If CR 102.11-a-3 is not determinative, we note that CR 102.11-b may not apply on the basis that the import is a “set”. We note in particular the extension line that is “packaged separately” and the BCD IV Pole. If so, noting that the import is entitled to NAFTA Preference, as indicated above, its country of origin would be Mexico, per CR 102.19-a, assuming that a Certificate of Origin was completed and signed. We note HRL 559421 BLS, dated September 16, 1996, regarding certain medical kits.

Independent of the final determination by Customs of the country of origin of the import, the use of “Made in USA” is a matter within the primary jurisdiction of the Federal Trade Commission (FTC). Therefore, you should contact the FTC at the following address regarding the appropriate use of this phrase: Federal Trade Commission, Division of Enforcement, 6th and Pennsylvania Avenue, NW, Washington, D.C. 20508.

Regarding the country of origin question, we are returning your request for a ruling, and any related samples, exhibits, etc., because we need additional information in order to issue a ruling. Please submit the additional information indicated below:

Samples, photographs, drawings or other pictorial representations of each item, including the American materials. In each case they must be exactly as they left either the USA or Mexico.

Descriptive literature or a detailed explanation on the use of each of the items.

Detailed description of the labor activities in Mexico. Due to CR 102.18-b-1-ii, we are particularly interested in whether subassembly components were produced from American raw materials.

Breakdown of component materials by weight and value.

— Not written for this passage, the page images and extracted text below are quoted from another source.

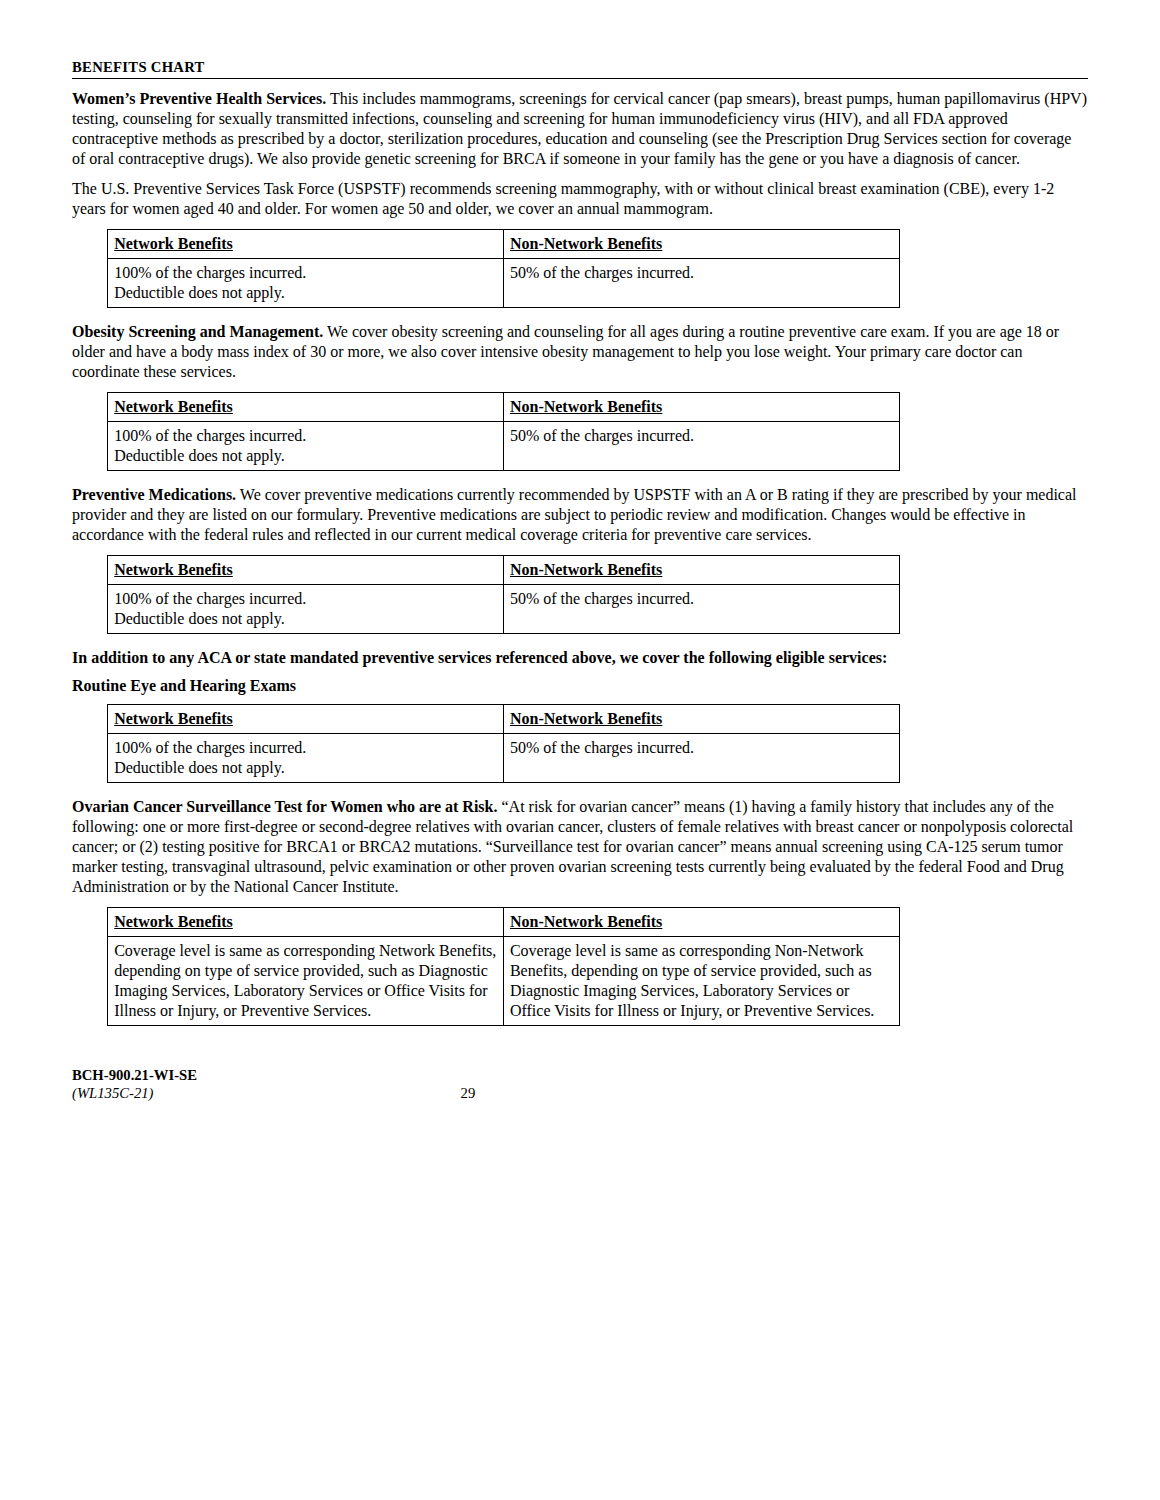BENEFITS CHART
Women’s Preventive Health Services. This includes mammograms, screenings for cervical cancer (pap smears), breast pumps, human papillomavirus (HPV) testing, counseling for sexually transmitted infections, counseling and screening for human immunodeficiency virus (HIV), and all FDA approved contraceptive methods as prescribed by a doctor, sterilization procedures, education and counseling (see the Prescription Drug Services section for coverage of oral contraceptive drugs). We also provide genetic screening for BRCA if someone in your family has the gene or you have a diagnosis of cancer.
The U.S. Preventive Services Task Force (USPSTF) recommends screening mammography, with or without clinical breast examination (CBE), every 1-2 years for women aged 40 and older. For women age 50 and older, we cover an annual mammogram.
| Network Benefits | Non-Network Benefits |
| --- | --- |
| 100% of the charges incurred. Deductible does not apply. | 50% of the charges incurred. |
Obesity Screening and Management. We cover obesity screening and counseling for all ages during a routine preventive care exam. If you are age 18 or older and have a body mass index of 30 or more, we also cover intensive obesity management to help you lose weight. Your primary care doctor can coordinate these services.
| Network Benefits | Non-Network Benefits |
| --- | --- |
| 100% of the charges incurred. Deductible does not apply. | 50% of the charges incurred. |
Preventive Medications. We cover preventive medications currently recommended by USPSTF with an A or B rating if they are prescribed by your medical provider and they are listed on our formulary. Preventive medications are subject to periodic review and modification. Changes would be effective in accordance with the federal rules and reflected in our current medical coverage criteria for preventive care services.
| Network Benefits | Non-Network Benefits |
| --- | --- |
| 100% of the charges incurred. Deductible does not apply. | 50% of the charges incurred. |
In addition to any ACA or state mandated preventive services referenced above, we cover the following eligible services:
Routine Eye and Hearing Exams
| Network Benefits | Non-Network Benefits |
| --- | --- |
| 100% of the charges incurred. Deductible does not apply. | 50% of the charges incurred. |
Ovarian Cancer Surveillance Test for Women who are at Risk. “At risk for ovarian cancer” means (1) having a family history that includes any of the following: one or more first-degree or second-degree relatives with ovarian cancer, clusters of female relatives with breast cancer or nonpolyposis colorectal cancer; or (2) testing positive for BRCA1 or BRCA2 mutations. “Surveillance test for ovarian cancer” means annual screening using CA-125 serum tumor marker testing, transvaginal ultrasound, pelvic examination or other proven ovarian screening tests currently being evaluated by the federal Food and Drug Administration or by the National Cancer Institute.
| Network Benefits | Non-Network Benefits |
| --- | --- |
| Coverage level is same as corresponding Network Benefits, depending on type of service provided, such as Diagnostic Imaging Services, Laboratory Services or Office Visits for Illness or Injury, or Preventive Services. | Coverage level is same as corresponding Non-Network Benefits, depending on type of service provided, such as Diagnostic Imaging Services, Laboratory Services or Office Visits for Illness or Injury, or Preventive Services. |
BCH-900.21-WI-SE
(WL135C-21) 29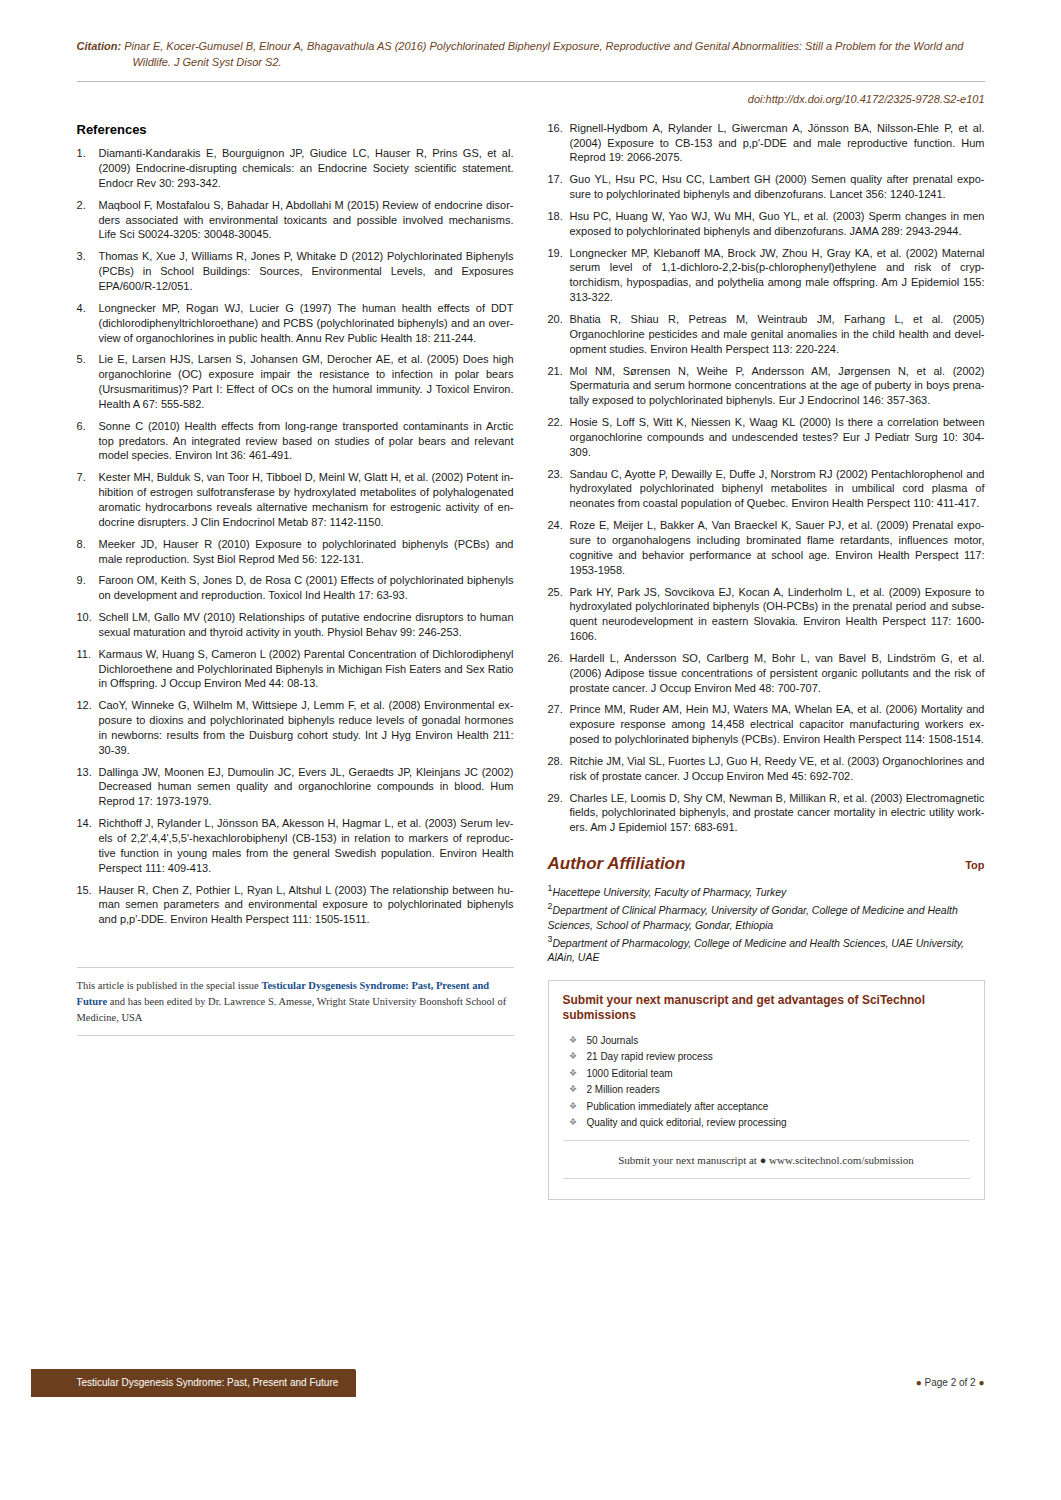Citation: Pinar E, Kocer-Gumusel B, Elnour A, Bhagavathula AS (2016) Polychlorinated Biphenyl Exposure, Reproductive and Genital Abnormalities: Still a Problem for the World and Wildlife. J Genit Syst Disor S2.
doi:http://dx.doi.org/10.4172/2325-9728.S2-e101
References
Diamanti-Kandarakis E, Bourguignon JP, Giudice LC, Hauser R, Prins GS, et al. (2009) Endocrine-disrupting chemicals: an Endocrine Society scientific statement. Endocr Rev 30: 293-342.
Maqbool F, Mostafalou S, Bahadar H, Abdollahi M (2015) Review of endocrine disorders associated with environmental toxicants and possible involved mechanisms. Life Sci S0024-3205: 30048-30045.
Thomas K, Xue J, Williams R, Jones P, Whitake D (2012) Polychlorinated Biphenyls (PCBs) in School Buildings: Sources, Environmental Levels, and Exposures EPA/600/R-12/051.
Longnecker MP, Rogan WJ, Lucier G (1997) The human health effects of DDT (dichlorodiphenyltrichloroethane) and PCBS (polychlorinated biphenyls) and an overview of organochlorines in public health. Annu Rev Public Health 18: 211-244.
Lie E, Larsen HJS, Larsen S, Johansen GM, Derocher AE, et al. (2005) Does high organochlorine (OC) exposure impair the resistance to infection in polar bears (Ursusmaritimus)? Part I: Effect of OCs on the humoral immunity. J Toxicol Environ. Health A 67: 555-582.
Sonne C (2010) Health effects from long-range transported contaminants in Arctic top predators. An integrated review based on studies of polar bears and relevant model species. Environ Int 36: 461-491.
Kester MH, Bulduk S, van Toor H, Tibboel D, Meinl W, Glatt H, et al. (2002) Potent inhibition of estrogen sulfotransferase by hydroxylated metabolites of polyhalogenated aromatic hydrocarbons reveals alternative mechanism for estrogenic activity of endocrine disrupters. J Clin Endocrinol Metab 87: 1142-1150.
Meeker JD, Hauser R (2010) Exposure to polychlorinated biphenyls (PCBs) and male reproduction. Syst Biol Reprod Med 56: 122-131.
Faroon OM, Keith S, Jones D, de Rosa C (2001) Effects of polychlorinated biphenyls on development and reproduction. Toxicol Ind Health 17: 63-93.
Schell LM, Gallo MV (2010) Relationships of putative endocrine disruptors to human sexual maturation and thyroid activity in youth. Physiol Behav 99: 246-253.
Karmaus W, Huang S, Cameron L (2002) Parental Concentration of Dichlorodiphenyl Dichloroethene and Polychlorinated Biphenyls in Michigan Fish Eaters and Sex Ratio in Offspring. J Occup Environ Med 44: 08-13.
CaoY, Winneke G, Wilhelm M, Wittsiepe J, Lemm F, et al. (2008) Environmental exposure to dioxins and polychlorinated biphenyls reduce levels of gonadal hormones in newborns: results from the Duisburg cohort study. Int J Hyg Environ Health 211: 30-39.
Dallinga JW, Moonen EJ, Dumoulin JC, Evers JL, Geraedts JP, Kleinjans JC (2002) Decreased human semen quality and organochlorine compounds in blood. Hum Reprod 17: 1973-1979.
Richthoff J, Rylander L, Jönsson BA, Akesson H, Hagmar L, et al. (2003) Serum levels of 2,2',4,4',5,5'-hexachlorobiphenyl (CB-153) in relation to markers of reproductive function in young males from the general Swedish population. Environ Health Perspect 111: 409-413.
Hauser R, Chen Z, Pothier L, Ryan L, Altshul L (2003) The relationship between human semen parameters and environmental exposure to polychlorinated biphenyls and p,p'-DDE. Environ Health Perspect 111: 1505-1511.
This article is published in the special issue Testicular Dysgenesis Syndrome: Past, Present and Future and has been edited by Dr. Lawrence S. Amesse, Wright State University Boonshoft School of Medicine, USA
Rignell-Hydbom A, Rylander L, Giwercman A, Jönsson BA, Nilsson-Ehle P, et al. (2004) Exposure to CB-153 and p,p'-DDE and male reproductive function. Hum Reprod 19: 2066-2075.
Guo YL, Hsu PC, Hsu CC, Lambert GH (2000) Semen quality after prenatal exposure to polychlorinated biphenyls and dibenzofurans. Lancet 356: 1240-1241.
Hsu PC, Huang W, Yao WJ, Wu MH, Guo YL, et al. (2003) Sperm changes in men exposed to polychlorinated biphenyls and dibenzofurans. JAMA 289: 2943-2944.
Longnecker MP, Klebanoff MA, Brock JW, Zhou H, Gray KA, et al. (2002) Maternal serum level of 1,1-dichloro-2,2-bis(p-chlorophenyl)ethylene and risk of cryptorchidism, hypospadias, and polythelia among male offspring. Am J Epidemiol 155: 313-322.
Bhatia R, Shiau R, Petreas M, Weintraub JM, Farhang L, et al. (2005) Organochlorine pesticides and male genital anomalies in the child health and development studies. Environ Health Perspect 113: 220-224.
Mol NM, Sørensen N, Weihe P, Andersson AM, Jørgensen N, et al. (2002) Spermaturia and serum hormone concentrations at the age of puberty in boys prenatally exposed to polychlorinated biphenyls. Eur J Endocrinol 146: 357-363.
Hosie S, Loff S, Witt K, Niessen K, Waag KL (2000) Is there a correlation between organochlorine compounds and undescended testes? Eur J Pediatr Surg 10: 304-309.
Sandau C, Ayotte P, Dewailly E, Duffe J, Norstrom RJ (2002) Pentachlorophenol and hydroxylated polychlorinated biphenyl metabolites in umbilical cord plasma of neonates from coastal population of Quebec. Environ Health Perspect 110: 411-417.
Roze E, Meijer L, Bakker A, Van Braeckel K, Sauer PJ, et al. (2009) Prenatal exposure to organohalogens including brominated flame retardants, influences motor, cognitive and behavior performance at school age. Environ Health Perspect 117: 1953-1958.
Park HY, Park JS, Sovcikova EJ, Kocan A, Linderholm L, et al. (2009) Exposure to hydroxylated polychlorinated biphenyls (OH-PCBs) in the prenatal period and subsequent neurodevelopment in eastern Slovakia. Environ Health Perspect 117: 1600-1606.
Hardell L, Andersson SO, Carlberg M, Bohr L, van Bavel B, Lindström G, et al. (2006) Adipose tissue concentrations of persistent organic pollutants and the risk of prostate cancer. J Occup Environ Med 48: 700-707.
Prince MM, Ruder AM, Hein MJ, Waters MA, Whelan EA, et al. (2006) Mortality and exposure response among 14,458 electrical capacitor manufacturing workers exposed to polychlorinated biphenyls (PCBs). Environ Health Perspect 114: 1508-1514.
Ritchie JM, Vial SL, Fuortes LJ, Guo H, Reedy VE, et al. (2003) Organochlorines and risk of prostate cancer. J Occup Environ Med 45: 692-702.
Charles LE, Loomis D, Shy CM, Newman B, Millikan R, et al. (2003) Electromagnetic fields, polychlorinated biphenyls, and prostate cancer mortality in electric utility workers. Am J Epidemiol 157: 683-691.
Author Affiliation Top
1Hacettepe University, Faculty of Pharmacy, Turkey
2Department of Clinical Pharmacy, University of Gondar, College of Medicine and Health Sciences, School of Pharmacy, Gondar, Ethiopia
3Department of Pharmacology, College of Medicine and Health Sciences, UAE University, AlAin, UAE
Submit your next manuscript and get advantages of SciTechnol submissions
50 Journals
21 Day rapid review process
1000 Editorial team
2 Million readers
Publication immediately after acceptance
Quality and quick editorial, review processing
Submit your next manuscript at ● www.scitechnol.com/submission
Testicular Dysgenesis Syndrome: Past, Present and Future
● Page 2 of 2 ●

In addition, you must correct your procedural errors and bring any new request into compliance with the below. Give an explanation if the information is not “known”.


Ruling requests must be in writing, must be filed in triplicate and must contain a complete statement of all relevant facts relating to the transaction including:

- The names, addresses, and other identifying information of all interested parties (if known); the manufacturer ID code (if known); - The name(s) of the port(s) in which the merchandise will be entered (if known); - A description of the transaction; for example, a prospective importation (merchandise) from (country); - A statement that there are, to the importer’s knowledge, no issues on the commodity pending before the Customs Service or any court; and - A statement as to whether classification (HTS or TSUS) advice had been sought from a Customs officer; and if so, from whom, and what advice was rendered, if any.

When this information is available, you may wish to consider resubmission of your request regarding the country of origin of your import under the Customs statutes. If you decide to resubmit your request, please include all of the material that we have returned to you and mail your request to U.S. Customs, Customs Information Exchange, Room 437, 6 World Trade Center, New York, NY 10048, attn: Binding Rulings Section. This ruling is being issued (regarding the 6 digit classification and the NAFTA Preference) under the provisions of Part 181 of the Customs Regulations (19 C.F.R. 181). This ruling letter is binding only as to the party to whom it is issued and may be relied on only by that party.

A copy of the ruling or the control number indicated above should be provided with the entry documents filed at the time this merchandise is imported. If you have any questions regarding the above, contact National Import Specialist James Sheridan at 212-637-7037.